• THE TASK
As the answer, give every line of the records that includes the word "Example".

══ DATA FOR THE TASK

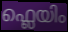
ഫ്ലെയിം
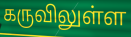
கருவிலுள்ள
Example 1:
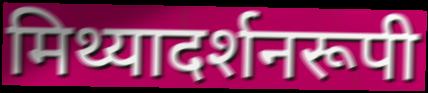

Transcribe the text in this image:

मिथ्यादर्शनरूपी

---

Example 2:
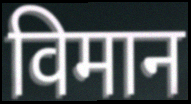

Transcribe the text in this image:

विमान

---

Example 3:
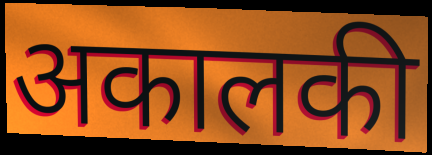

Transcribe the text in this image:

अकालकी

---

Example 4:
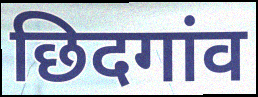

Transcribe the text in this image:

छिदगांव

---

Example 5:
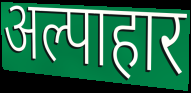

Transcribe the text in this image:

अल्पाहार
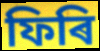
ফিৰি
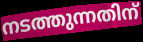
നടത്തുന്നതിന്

════
══ DATA FOR THE TASK

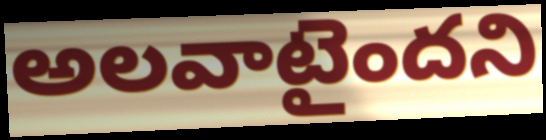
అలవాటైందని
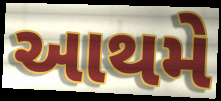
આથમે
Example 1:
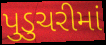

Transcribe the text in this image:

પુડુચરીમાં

════

• WRITTEN SOLUTION
Example 1:
Example 2:
Example 3:
Example 4:
Example 5:
Example 1:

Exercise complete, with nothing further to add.